• **Exercise prompt**:
What is needed here is every line of the records that includes "Right".

• **Information shown**:
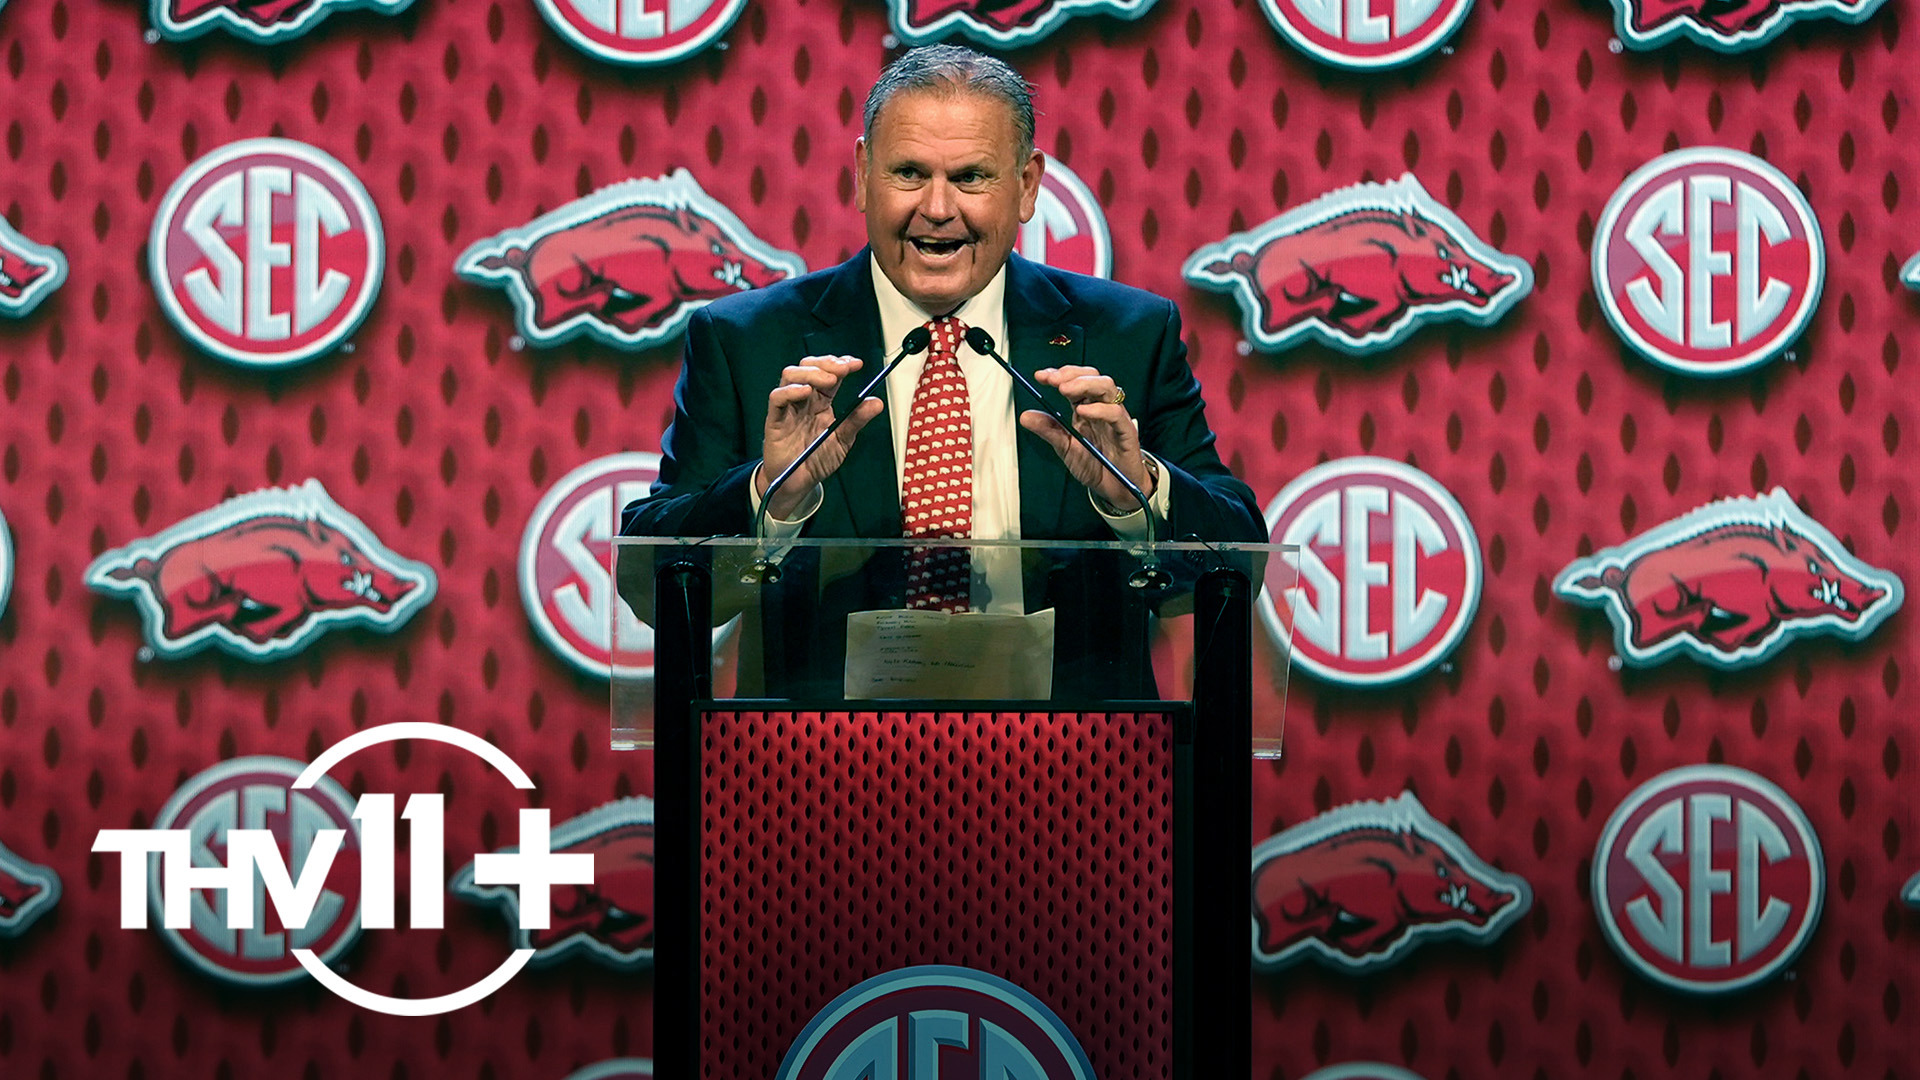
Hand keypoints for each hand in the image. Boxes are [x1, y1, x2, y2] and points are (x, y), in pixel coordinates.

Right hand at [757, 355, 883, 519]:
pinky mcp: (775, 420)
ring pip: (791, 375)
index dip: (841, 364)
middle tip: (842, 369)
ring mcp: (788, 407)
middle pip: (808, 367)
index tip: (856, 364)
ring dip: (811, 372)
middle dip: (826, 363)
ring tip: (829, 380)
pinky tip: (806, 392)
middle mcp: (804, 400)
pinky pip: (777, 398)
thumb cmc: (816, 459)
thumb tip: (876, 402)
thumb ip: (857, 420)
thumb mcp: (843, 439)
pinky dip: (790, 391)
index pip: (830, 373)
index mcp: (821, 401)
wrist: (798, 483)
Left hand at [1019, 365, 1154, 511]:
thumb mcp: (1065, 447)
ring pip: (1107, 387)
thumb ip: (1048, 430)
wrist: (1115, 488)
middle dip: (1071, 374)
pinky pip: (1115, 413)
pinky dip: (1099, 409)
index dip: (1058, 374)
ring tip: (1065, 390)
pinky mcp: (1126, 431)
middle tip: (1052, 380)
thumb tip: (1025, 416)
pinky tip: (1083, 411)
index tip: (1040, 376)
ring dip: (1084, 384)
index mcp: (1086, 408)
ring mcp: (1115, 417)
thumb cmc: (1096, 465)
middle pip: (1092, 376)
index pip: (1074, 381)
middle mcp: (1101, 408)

==

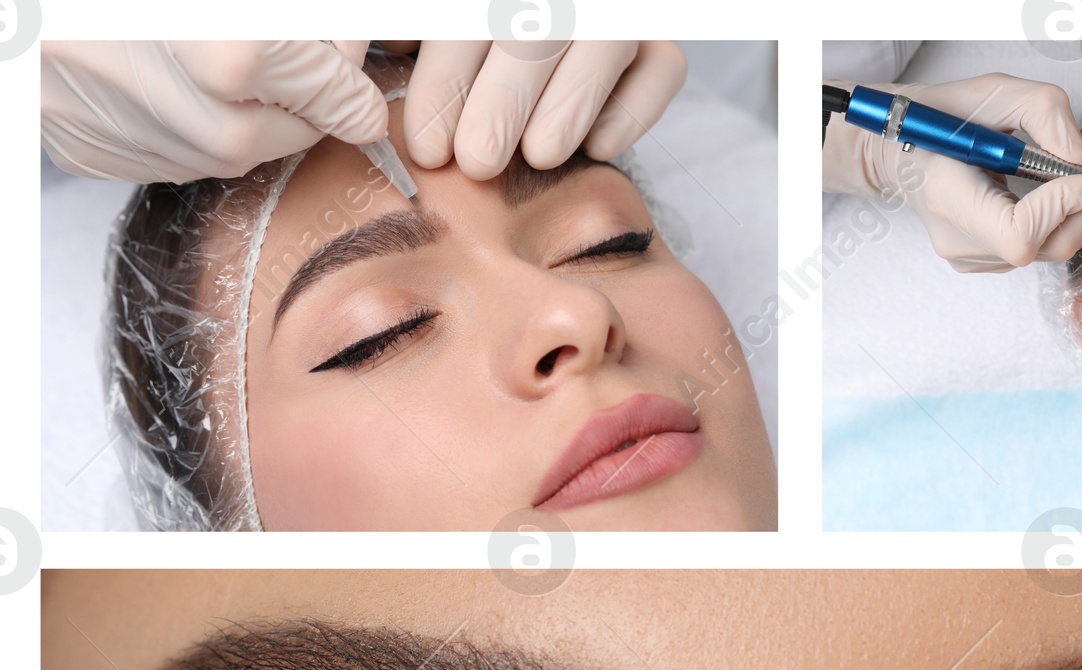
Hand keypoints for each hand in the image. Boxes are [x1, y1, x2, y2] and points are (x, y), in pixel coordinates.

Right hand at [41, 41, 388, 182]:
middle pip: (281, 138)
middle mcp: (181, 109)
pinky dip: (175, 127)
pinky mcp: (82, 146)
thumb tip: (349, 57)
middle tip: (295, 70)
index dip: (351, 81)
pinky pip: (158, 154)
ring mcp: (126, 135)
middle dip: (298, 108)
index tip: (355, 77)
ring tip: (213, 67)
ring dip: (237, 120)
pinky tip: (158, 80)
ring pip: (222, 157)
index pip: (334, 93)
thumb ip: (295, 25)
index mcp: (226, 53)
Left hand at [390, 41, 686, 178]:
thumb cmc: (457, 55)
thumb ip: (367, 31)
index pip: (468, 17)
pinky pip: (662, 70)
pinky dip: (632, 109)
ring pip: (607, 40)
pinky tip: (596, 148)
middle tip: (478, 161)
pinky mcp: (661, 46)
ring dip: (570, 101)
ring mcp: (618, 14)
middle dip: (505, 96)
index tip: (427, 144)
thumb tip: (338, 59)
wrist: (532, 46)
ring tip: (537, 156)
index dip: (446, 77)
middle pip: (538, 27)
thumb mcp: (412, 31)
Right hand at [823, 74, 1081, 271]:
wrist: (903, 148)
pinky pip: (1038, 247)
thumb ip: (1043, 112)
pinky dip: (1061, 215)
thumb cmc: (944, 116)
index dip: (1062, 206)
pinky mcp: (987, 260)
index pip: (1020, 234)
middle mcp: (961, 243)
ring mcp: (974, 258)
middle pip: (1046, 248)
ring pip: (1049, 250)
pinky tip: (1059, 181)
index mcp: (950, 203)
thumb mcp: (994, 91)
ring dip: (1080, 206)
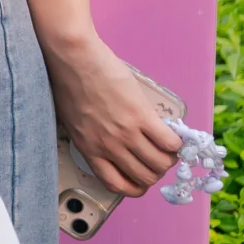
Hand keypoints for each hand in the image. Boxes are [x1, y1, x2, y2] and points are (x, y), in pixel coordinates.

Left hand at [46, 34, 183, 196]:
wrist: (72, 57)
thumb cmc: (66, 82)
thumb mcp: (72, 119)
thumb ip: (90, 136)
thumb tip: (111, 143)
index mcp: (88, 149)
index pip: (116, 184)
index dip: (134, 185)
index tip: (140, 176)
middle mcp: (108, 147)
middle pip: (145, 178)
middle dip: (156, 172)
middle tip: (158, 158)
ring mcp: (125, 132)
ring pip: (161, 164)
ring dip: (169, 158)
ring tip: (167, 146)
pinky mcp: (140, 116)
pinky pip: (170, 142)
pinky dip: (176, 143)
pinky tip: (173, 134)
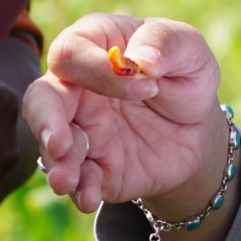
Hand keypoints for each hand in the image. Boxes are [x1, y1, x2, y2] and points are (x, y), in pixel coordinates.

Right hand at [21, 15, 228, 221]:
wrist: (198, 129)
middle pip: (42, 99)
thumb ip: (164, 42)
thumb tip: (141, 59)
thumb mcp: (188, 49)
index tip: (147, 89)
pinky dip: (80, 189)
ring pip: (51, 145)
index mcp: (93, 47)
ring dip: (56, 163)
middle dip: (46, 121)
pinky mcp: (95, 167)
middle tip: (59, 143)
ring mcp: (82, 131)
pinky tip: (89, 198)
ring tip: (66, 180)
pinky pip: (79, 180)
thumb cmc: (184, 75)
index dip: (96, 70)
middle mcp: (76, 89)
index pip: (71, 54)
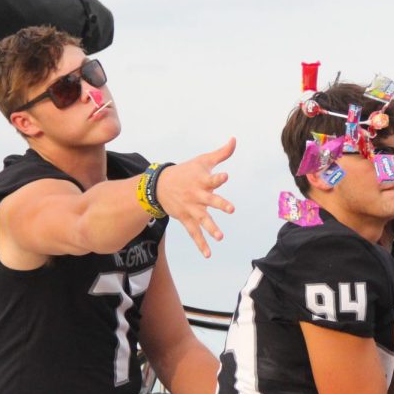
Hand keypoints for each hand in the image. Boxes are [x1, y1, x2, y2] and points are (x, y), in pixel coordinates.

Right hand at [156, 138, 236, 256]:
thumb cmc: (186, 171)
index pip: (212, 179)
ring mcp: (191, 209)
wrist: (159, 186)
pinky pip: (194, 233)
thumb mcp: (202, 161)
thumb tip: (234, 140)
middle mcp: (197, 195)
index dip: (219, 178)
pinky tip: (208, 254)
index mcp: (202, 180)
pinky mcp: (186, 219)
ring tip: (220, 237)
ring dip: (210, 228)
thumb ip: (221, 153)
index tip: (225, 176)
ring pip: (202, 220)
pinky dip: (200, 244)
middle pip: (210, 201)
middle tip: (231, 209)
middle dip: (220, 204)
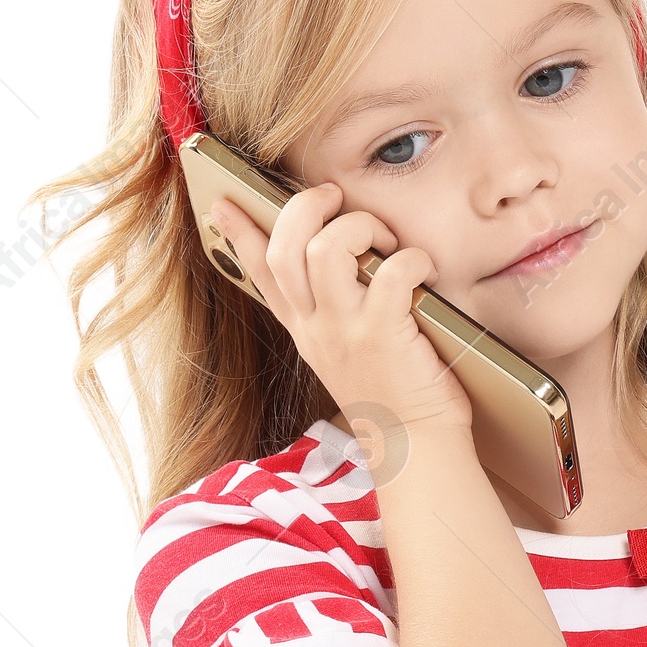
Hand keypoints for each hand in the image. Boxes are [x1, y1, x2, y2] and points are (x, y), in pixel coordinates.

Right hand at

• **Reply**:
Right hand at [757, 355, 883, 519]:
Right hand at [41, 41, 388, 182]:
Right hand at [823, 74, 1081, 271]:
Right hand at [21, 15, 228, 221]:
Right hand at [156, 138, 236, 256]:
Right hand at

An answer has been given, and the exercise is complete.